O'Loghlen Sean B, Levesque Linda, Fisher Thomas, DeWit Yvonne, Whitehead Marlo, To Teresa, Lougheed M Diane
Department of Medicine, Queen's University, Kingston, ON, Canada.
Department of Public Health Sciences, Queen's University, Kingston, ON, Canada.
J Allergy Clin Immunol Pract. 2020 Sep;8(8):2643-2650.e2. doi: 10.1016/j.jaip.2020.03.045. Epub 2020 Apr 15.
Impaired symptom perception is often listed as a risk factor for life-threatening asthma, but there is limited evidence to support this.

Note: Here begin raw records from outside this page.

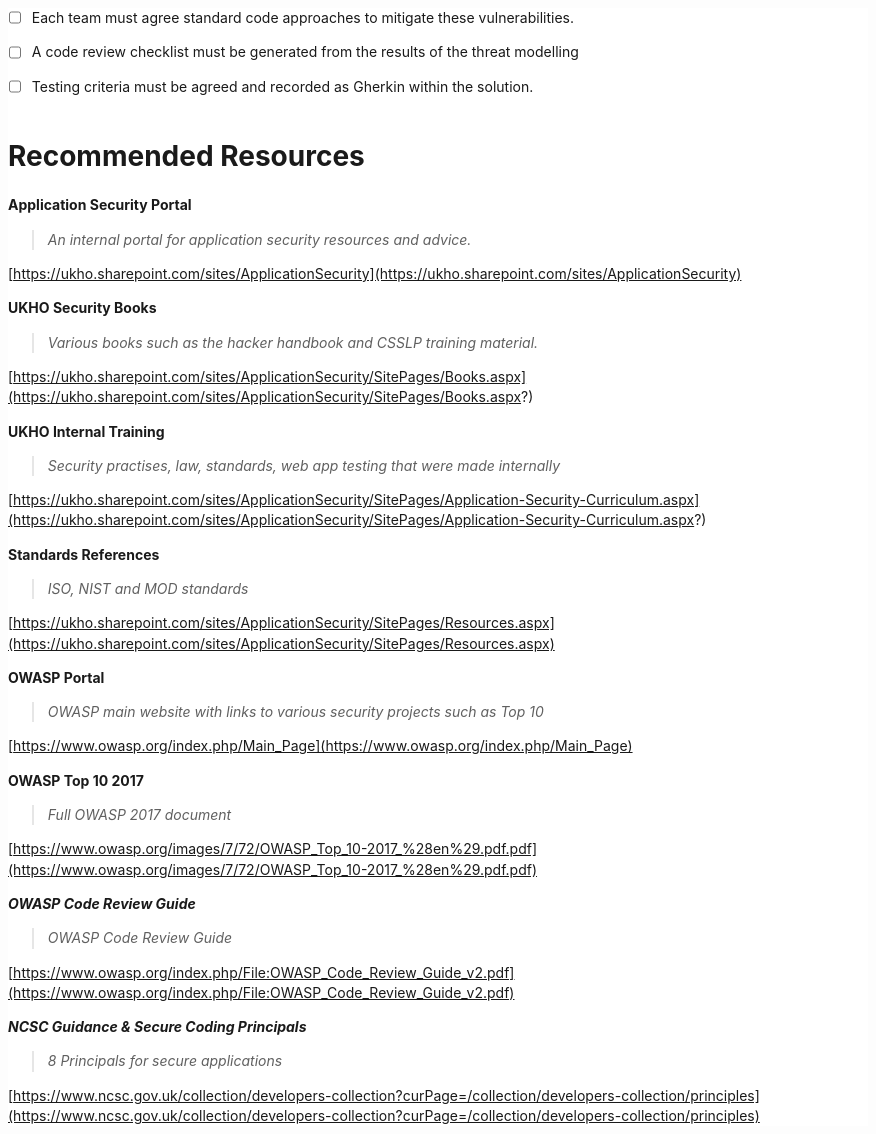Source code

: - [ ] Each team must agree standard code approaches to mitigate these vulnerabilities.

- [ ] A code review checklist must be generated from the results of the threat modelling

- [ ] Testing criteria must be agreed and recorded as Gherkin within the solution.

# Recommended Resources


**Application Security Portal**

>_An internal portal for application security resources and advice._

[https://ukho.sharepoint.com/sites/ApplicationSecurity](https://ukho.sharepoint.com/sites/ApplicationSecurity)

**UKHO Security Books**

>_Various books such as the hacker handbook and CSSLP training material._

[https://ukho.sharepoint.com/sites/ApplicationSecurity/SitePages/Books.aspx](https://ukho.sharepoint.com/sites/ApplicationSecurity/SitePages/Books.aspx?)

**UKHO Internal Training**

>_Security practises, law, standards, web app testing that were made internally_

[https://ukho.sharepoint.com/sites/ApplicationSecurity/SitePages/Application-Security-Curriculum.aspx](https://ukho.sharepoint.com/sites/ApplicationSecurity/SitePages/Application-Security-Curriculum.aspx?)

**Standards References**

>_ISO, NIST and MOD standards_

[https://ukho.sharepoint.com/sites/ApplicationSecurity/SitePages/Resources.aspx](https://ukho.sharepoint.com/sites/ApplicationSecurity/SitePages/Resources.aspx)

**OWASP Portal**

>_OWASP main website with links to various security projects such as Top 10_

[https://www.owasp.org/index.php/Main_Page](https://www.owasp.org/index.php/Main_Page)

**OWASP Top 10 2017**

>_Full OWASP 2017 document_

[https://www.owasp.org/images/7/72/OWASP_Top_10-2017_%28en%29.pdf.pdf](https://www.owasp.org/images/7/72/OWASP_Top_10-2017_%28en%29.pdf.pdf)

**_OWASP Code Review Guide_**

>_OWASP Code Review Guide_

[https://www.owasp.org/index.php/File:OWASP_Code_Review_Guide_v2.pdf](https://www.owasp.org/index.php/File:OWASP_Code_Review_Guide_v2.pdf)

**_NCSC Guidance & Secure Coding Principals_**

>_8 Principals for secure applications_

[https://www.ncsc.gov.uk/collection/developers-collection?curPage=/collection/developers-collection/principles](https://www.ncsc.gov.uk/collection/developers-collection?curPage=/collection/developers-collection/principles)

We aimed to determine whether impaired perception of bronchoconstriction (BC) and/or dynamic hyperinflation (DH) are risk factors for severe asthma exacerbations.
In this prospective cohort study, individuals with asthma underwent high-dose methacholine challenge testing. Changes in forced expiratory volume in 1 second (FEV) (% predicted) and inspiratory capacity (IC) (% predicted) were measured to assess the degree of BC and DH, respectively, during high-dose methacholine bronchoprovocation. Participants rated dyspnea intensity during testing and were categorized as poor, normal, and over perceivers of BC and DH based on perception scores at standardized changes (20%, 30%, and 40%) in FEV (% predicted) and IC (% predicted). We compared the rates of severe asthma exacerbations (defined as one of emergency department [ED] visit or hospitalization) between groups, using Ontario's administrative health databases.
Poor perceivers had higher rates of ED visits and hospitalizations as compared with normal perceivers at 4 of 6 threshold decreases in FEV and IC studied. Poor perceivers of severe DH had a 6-fold increase in asthma exacerbations (odds ratio, 5.7; 95% confidence interval, 1.31-25.03).
Health services utilization is increased in individuals with asthma who have poor perception of BC and DH. Poor perceivers of severe DH appear to be at the highest risk of exacerbations.
症状感知受损常被列为危及生命的哮喘的一个风险因素,但支持这一观点的证据有限。
我们旨在确定支气管收缩(BC)和/或动态肺过度充气(DH)感知受损是否为严重哮喘发作的风险因素。
在这项前瞻性队列研究中,哮喘患者接受了高剂量乙酰甲胆碱激发试验。在高剂量乙酰甲胆碱支气管激发试验期间,分别测量1秒用力呼气容积(FEV)(预测值%)和吸气容量(IC)(预测值%)的变化,以评估BC和DH的程度。参与者在测试过程中对呼吸困难强度进行评分,并根据FEV(预测值%)和IC(预测值%)在标准化变化(20%、30%和40%)时的感知评分,分为BC和DH感知差、正常和过度感知者。我们使用安大略省的行政卫生数据库比较了各组之间严重哮喘发作(定义为急诊科就诊或住院之一)的发生率。
在所研究的FEV和IC的6个阈值降低中,有4个阈值下,与正常感知者相比,感知差的患者急诊科就诊和住院率更高。严重DH感知差的患者哮喘发作增加了6倍(比值比,5.7;95%置信区间,1.31 - 25.03)。
对BC和DH感知差的哮喘患者的医疗服务利用率增加。严重DH感知差的患者似乎发作风险最高。